Tan implacablemente como la fuerza aplasta, así implacablemente embriaga a quien la posee o cree poseerla. Nadie la posee realmente. En La Ilíada los hombres no se dividen en vencidos, esclavos, suplicantes por un lado y en vencedores, jefes por el otro; no se encuentra en ella un solo hombre que en algún momento no se vea obligado a inclinarse ante la fuerza. Los soldados, aunque libres y armados, no reciben menos órdenes y ultrajes:
"A todo hombre del pueblo que veía y gritaba golpeaba con su cetro reprendiéndolo así: '¡Miserable, manténte tranquilo, escucha hablar a los otros, a tus superiores! No tienes ni valor ni fuerza, no cuentas para nada en el combate, para nada en la asamblea...'".

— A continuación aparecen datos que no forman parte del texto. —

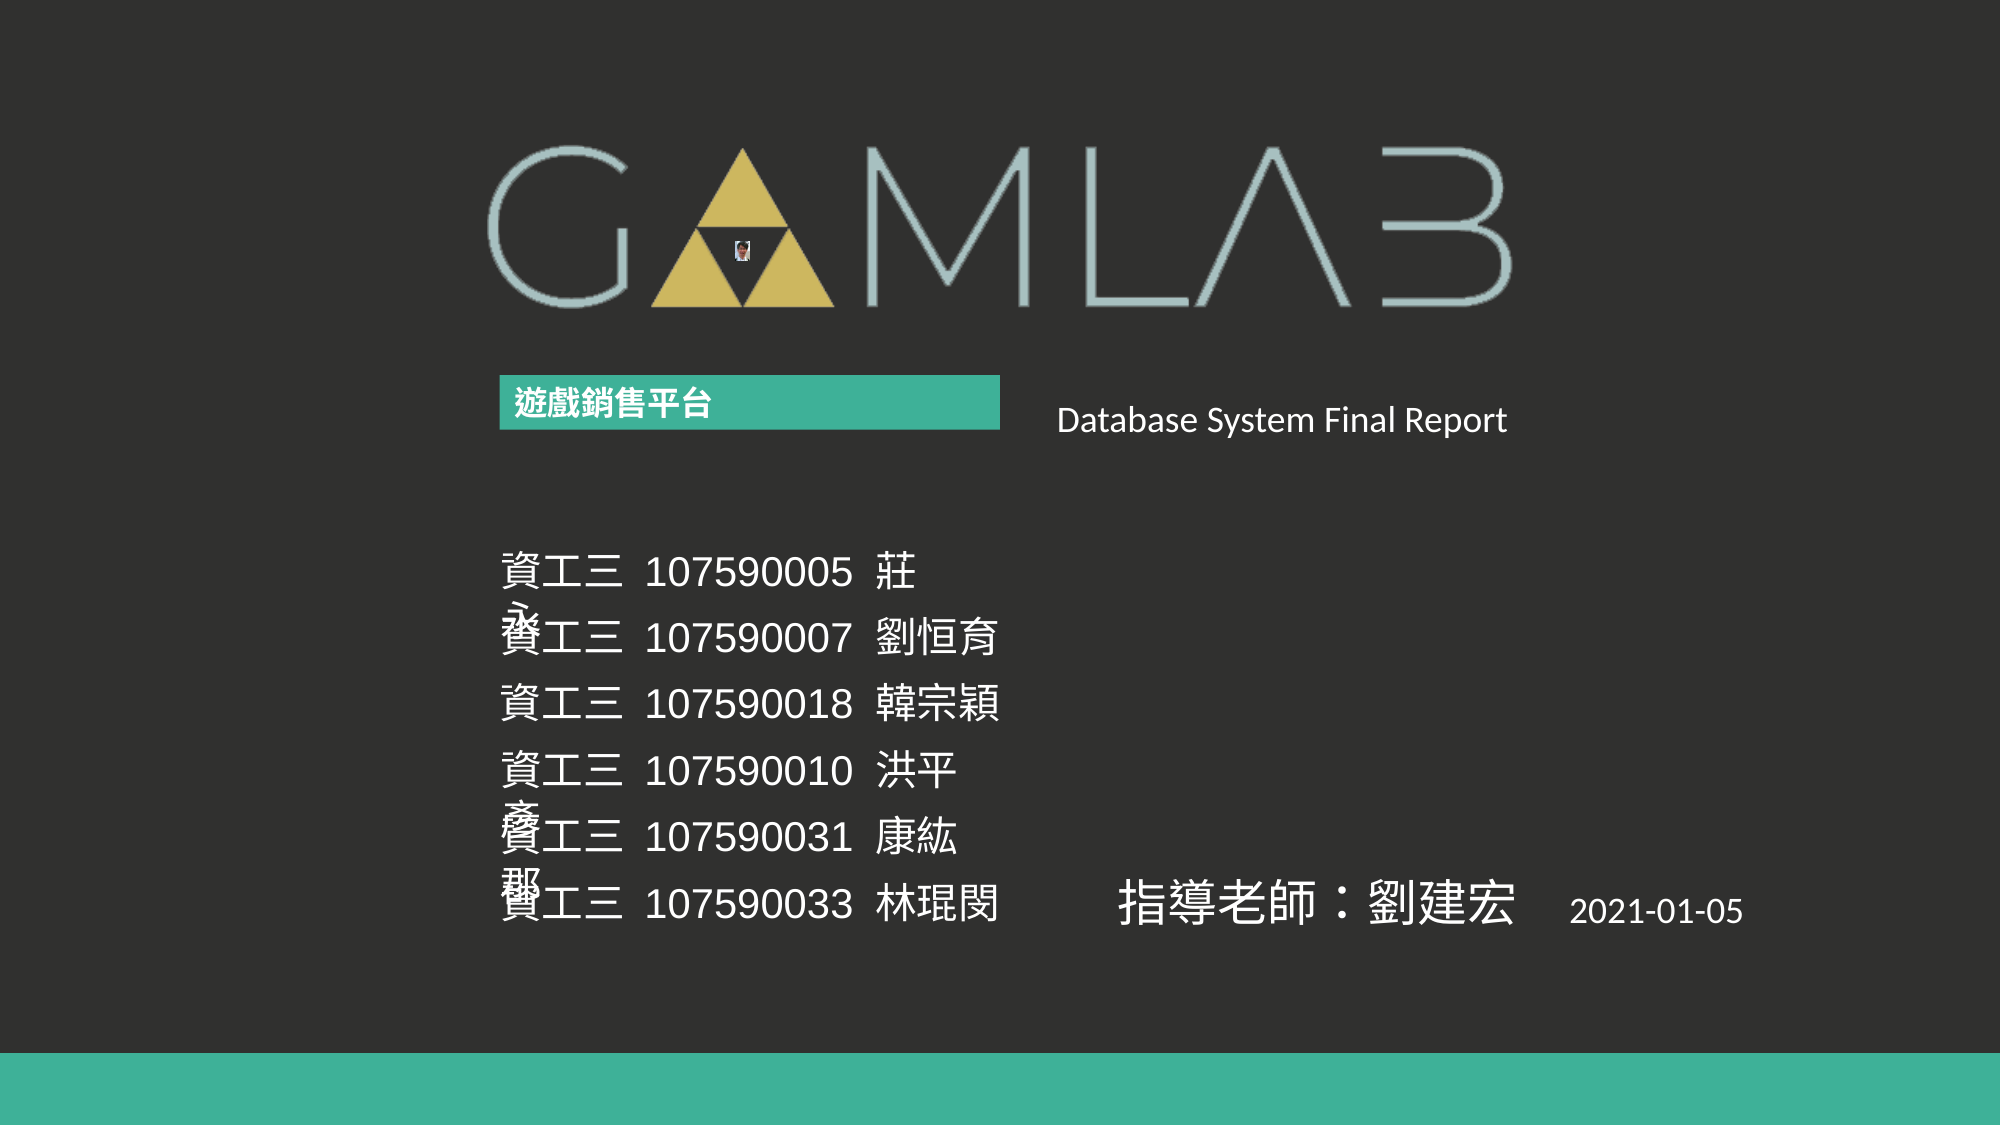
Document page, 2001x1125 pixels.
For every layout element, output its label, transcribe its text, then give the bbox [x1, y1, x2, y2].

text_box 資工三 107590005 莊 永 [485, 537, 1012, 603]
text_box 資工三 107590031 康紘郡 [485, 802, 1012, 869]
text_box Database System Final Report [1042, 387, 1524, 447]
text_box 資工三 107590033 林琨閔 [485, 869, 1040, 934]
text_box 指導老師：劉建宏 [1102, 863, 1657, 939]
text_box 遊戲銷售平台 [499, 375, 1000, 430]
text_box 資工三 107590018 韓宗穎 [485, 669, 1028, 735]
text_box 資工三 107590007 劉恒育 [485, 603, 1062, 669]
text_box 2021-01-05 [1554, 879, 1760, 939]
picture [435, 81, 1565, 345]
text_box 資工三 107590010 洪平彥 [485, 736, 1012, 802]
text_box [0, 1053, 2000, 1125]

Tersites paga caro palabras que sin embargo son perfectamente razonables y que se asemejan a las que pronuncia Aquiles:
"Lo golpeó; él se encorvó, sus lágrimas corrieron aprisa, un tumor sangrante se formó en su espalda bajo el cetro de oro; se sentó y tuvo miedo. En el sufrimiento y el estupor enjugaba sus lágrimas. Los otros, a pesar de su pena, se regocijaron y rieron".